_Exercise goal_
Copy word for word the part of the pipe leakage abstract below that begins with the words containing "According to past" and ends with "for pipe leakages.".

_Study text_
Abstract:
Consumer complaints are crucial to improve the quality of any service. These complaints mean
expressions of consumers’ dissatisfaction with the services they receive. Not handling
consumer complaints efficiently and neglecting the complaints can delay the service provider's
work. On the other hand, successful attendance to these complaints helps to increase the
reliability of the services and reduce negative attitudes of consumers, which in turn boosts the
reputation of the service provider. In the context of the National Water Supply and Drainage
Board (NWSDB), customer complaints have been instrumental in identifying pipeline
leakages. The objective of this study is to identify the factors that affect leakages and,
accordingly, develop a susceptibility map for the Biyagama area of the Gampaha district.
According to past studies, various factors contribute to leakages in water distribution networks,
such as pipe age, diameter, pressure, length, and depth of placement. In this study, the United
States Environmental Protection Agency Network Evaluation Tool (EPANET) was used to
model the water distribution system in Biyagama area and analyse the hydraulic properties.
Considering the qualitative nature of some of the influential factors, multi-criteria decision
analysis (MCDA) was employed. The analytical hierarchy process (AHP), which is one of the
MCDA techniques, was used to assess the significance of influential factors for pipe leakages.
Actual weights for each factor were calculated and normalised. The AHP values were adjusted
accordingly and compared with the actual leakage data to calculate the error margin. The
weightages with the minimum error were selected for the susceptibility analysis. Accordingly,
the analysis reveals the most vulnerable locations for pipe leakages and the importance of
influential factors.
The AHP results indicated that the depth of placement, pressure, diameter, pipe length and the
water velocity, in accordance with their significance, play a crucial role in identifying leakage
locations. The analysis classified the study area based on level of susceptibility for low,
moderate, and highly vulnerable classes. The results demonstrated that under highly vulnerable
conditions, 415 predicted leakage points out of 2207 (19%) matched the actual leakage points.
When considering both high and moderate categories, the accuracy rate was increased to 81%.
The study was able to identify the critical areas of the Biyagama water distribution system to
efficiently attend to customer complaints. The developed methodology can be applied in other
areas of the country to act proactively, which lessens the maintenance cost and avoid or reduce
impact of damages.

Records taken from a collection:
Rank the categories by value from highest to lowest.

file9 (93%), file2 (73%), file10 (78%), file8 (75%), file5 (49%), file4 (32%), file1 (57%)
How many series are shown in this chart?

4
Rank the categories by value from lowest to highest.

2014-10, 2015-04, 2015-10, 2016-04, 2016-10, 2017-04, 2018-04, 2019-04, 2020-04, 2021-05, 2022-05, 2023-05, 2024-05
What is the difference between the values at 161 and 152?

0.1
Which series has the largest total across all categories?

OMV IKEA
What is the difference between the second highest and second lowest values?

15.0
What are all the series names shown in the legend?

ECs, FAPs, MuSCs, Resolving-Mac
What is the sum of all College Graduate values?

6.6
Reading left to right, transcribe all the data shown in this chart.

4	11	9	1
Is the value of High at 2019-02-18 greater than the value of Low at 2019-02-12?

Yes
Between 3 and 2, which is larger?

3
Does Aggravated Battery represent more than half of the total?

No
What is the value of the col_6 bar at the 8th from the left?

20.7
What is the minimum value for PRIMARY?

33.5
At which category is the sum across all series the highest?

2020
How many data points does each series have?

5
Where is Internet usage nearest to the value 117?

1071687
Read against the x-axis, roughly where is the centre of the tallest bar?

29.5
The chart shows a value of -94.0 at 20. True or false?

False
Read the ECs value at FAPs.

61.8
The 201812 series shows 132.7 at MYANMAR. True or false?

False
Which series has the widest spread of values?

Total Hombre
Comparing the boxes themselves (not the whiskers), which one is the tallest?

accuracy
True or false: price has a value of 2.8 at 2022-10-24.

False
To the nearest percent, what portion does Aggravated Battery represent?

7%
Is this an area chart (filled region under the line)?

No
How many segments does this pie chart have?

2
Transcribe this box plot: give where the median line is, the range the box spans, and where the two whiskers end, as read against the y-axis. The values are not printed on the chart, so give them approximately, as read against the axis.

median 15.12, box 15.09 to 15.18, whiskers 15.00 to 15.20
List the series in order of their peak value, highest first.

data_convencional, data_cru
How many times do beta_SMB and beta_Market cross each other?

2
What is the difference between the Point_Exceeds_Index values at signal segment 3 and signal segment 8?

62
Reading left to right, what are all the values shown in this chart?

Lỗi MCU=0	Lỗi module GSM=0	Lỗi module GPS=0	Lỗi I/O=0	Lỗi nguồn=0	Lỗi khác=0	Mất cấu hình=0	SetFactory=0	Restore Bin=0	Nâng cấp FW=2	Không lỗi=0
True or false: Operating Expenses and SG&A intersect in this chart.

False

_Answer to the exercise_
According to past studies, various factors contribute to leakages in water distribution networks,
such as pipe age, diameter, pressure, length, and depth of placement. In this study, the United
States Environmental Protection Agency Network Evaluation Tool (EPANET) was used to
model the water distribution system in Biyagama area and analyse the hydraulic properties.
Considering the qualitative nature of some of the influential factors, multi-criteria decision
analysis (MCDA) was employed. The analytical hierarchy process (AHP), which is one of the
MCDA techniques, was used to assess the significance of influential factors for pipe leakages.